Swimming against the Tide: Thoughts on Managing an Art Profession

Charles Gaines

A photograph of an artwork depicting a portrait
Charles Gaines, Numbers and Faces: Multi-Racial/Ethnic Combinations Series 1: Face #7, Eduardo Soriano-Hewitt (Black/Filipino), 2020, acrylic paint, acrylic sheet, and photograph, 38 x 32 x 3½ in. (96.5 x 81.3 x 8.9 cm)
(artwork © Charles Gaines; photograph provided by the artist)
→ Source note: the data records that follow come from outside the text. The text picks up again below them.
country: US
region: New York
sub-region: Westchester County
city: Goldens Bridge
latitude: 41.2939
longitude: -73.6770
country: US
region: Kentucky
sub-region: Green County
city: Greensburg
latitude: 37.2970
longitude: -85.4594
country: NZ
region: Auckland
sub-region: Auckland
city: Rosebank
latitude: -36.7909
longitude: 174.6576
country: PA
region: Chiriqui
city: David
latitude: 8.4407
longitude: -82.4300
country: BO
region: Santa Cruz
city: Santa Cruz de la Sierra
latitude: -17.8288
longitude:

The artist has the least agency in the power grid made up of artists, writers, curators, museum boards, gallerists, and collectors. The exceptions are artists who have exceptional careers. But agency is not intrinsic to any one of these groups, it is acquired collaboratively. The power grid of the market is unstable because it is based on works of art, which are complicated objects. Also, the interests and missions of its members are quite diverse, yet paradoxically unified by the idea that its purpose is to secure the best examples of works of art. Part of the art world is a market, essentially capitalist, which creates a space of winners and losers. However, the artist is in a unique place because what they make are not just simple commodities. More broadly, the art world is both an instrumental space of labor (which serves galleries) and an experimental space where knowledge can be produced (which serves museums and history). In view of this, in engaging the art world the young artist can protect herself by privileging ideas over markets. This is not to say that the artist does not operate in a market, it is to say that it is a market that should be governed by those ethics that privilege the production of ideas. For example, the artist can make pragmatic market decisions such as ensuring that their production is protected by contracts. At the same time, she should never decide to be in a show solely because it might be a good career decision, if doing so would require compromise. In each case the artist is privileging the aesthetic and conceptual domains of the work of art over market value.
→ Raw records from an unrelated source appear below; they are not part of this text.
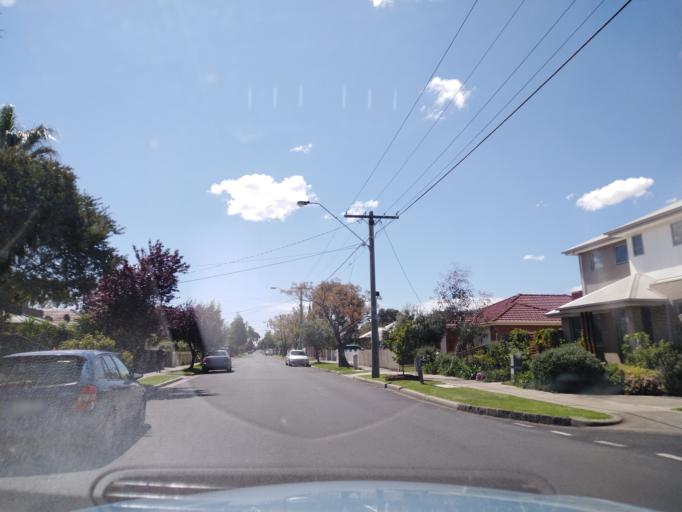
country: AU
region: Victoria
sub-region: Hobsons Bay
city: South Kingsville
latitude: -37.8386
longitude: 144.8647
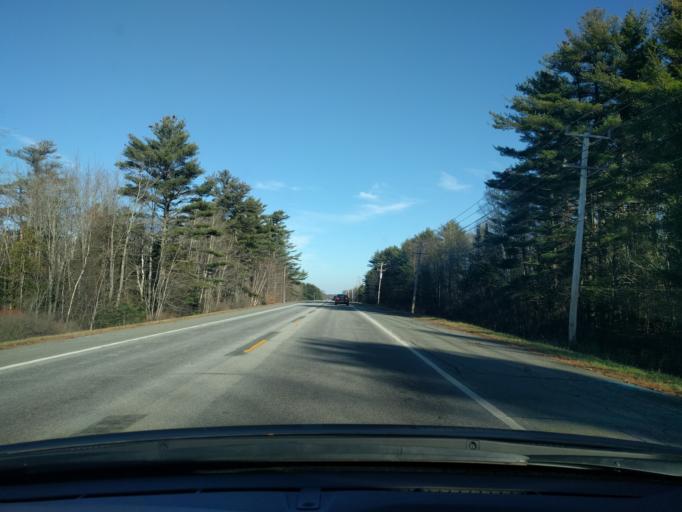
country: US
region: Maine
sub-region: Penobscot County
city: Hampden
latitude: 44.7663
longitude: -68.8155
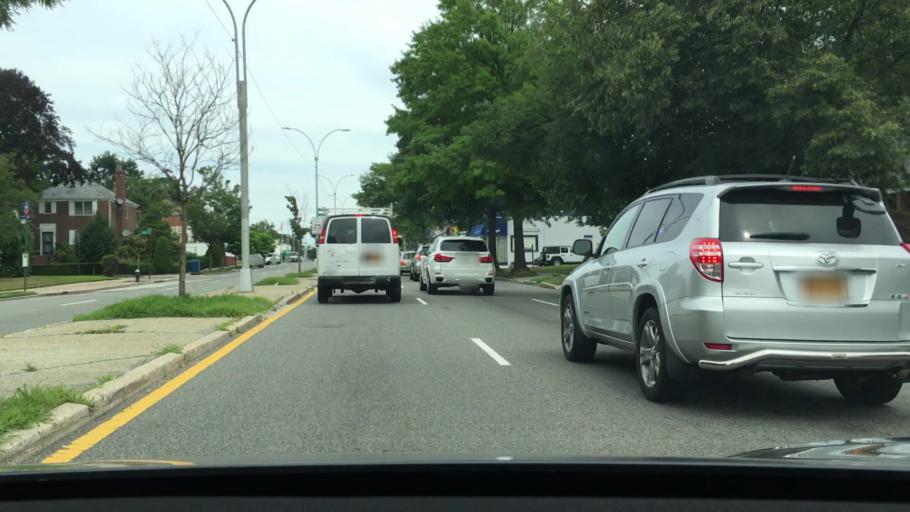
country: US
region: New York
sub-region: Nassau County
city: Bellerose Terrace
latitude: 40.7353
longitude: -73.7495
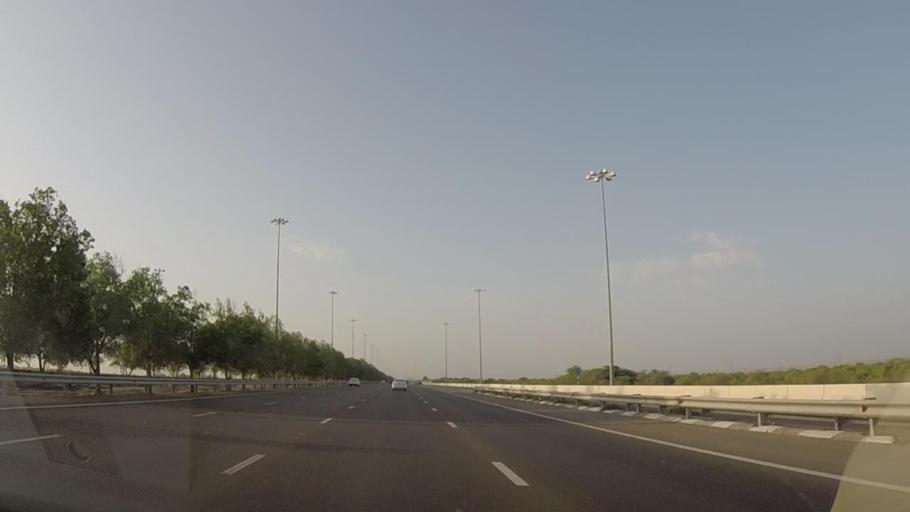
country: AE
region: Dubai
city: Dubai
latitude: 24.7955
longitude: 54.8615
Artists of color and women still face additional constraints on their ability to succeed. For example, there is heightened interest in diversity by the mainstream art world, which has increased the career opportunities of artists of color. However, just as in the world at large, where there is a growing middle and upper class of people of color, this growth does not extend broadly to the general population of people of color. A typical white family has ten times the net worth of a Black family. In the art world white people are still overrepresented, as the opportunities to succeed do not go very deep in the population of artists of color. White supremacy continues in the upper echelon of institutions to actively resist power sharing. This is why institutions such as museums continue to mishandle racial conflicts. People of color have not for the most part been elevated to decision-making positions, which leaves them out of any process designed to resolve the conflict. I am not suggesting that if our institutions were truly diversified that racial conflict would not exist. I am saying that the solutions would be different; diversifying the boards all the way to the top decision-makers would neutralize white supremacy and make institutions more competent in resolving not only racial conflict but in finding ways to be more fully representative of the culture at large.


Charles Gaines lives and works in Los Angeles, where he is a member of the CalArts School of Art faculty. He has been the subject of numerous exhibitions in the United States and internationally, and his work is in prominent public collections including the Museum of Modern Art, New York; the Whitney Museum of American Art, New York; and the Los Angeles County Museum of Art. Gaines’s work was presented at the Venice Biennale in 2007 and 2015.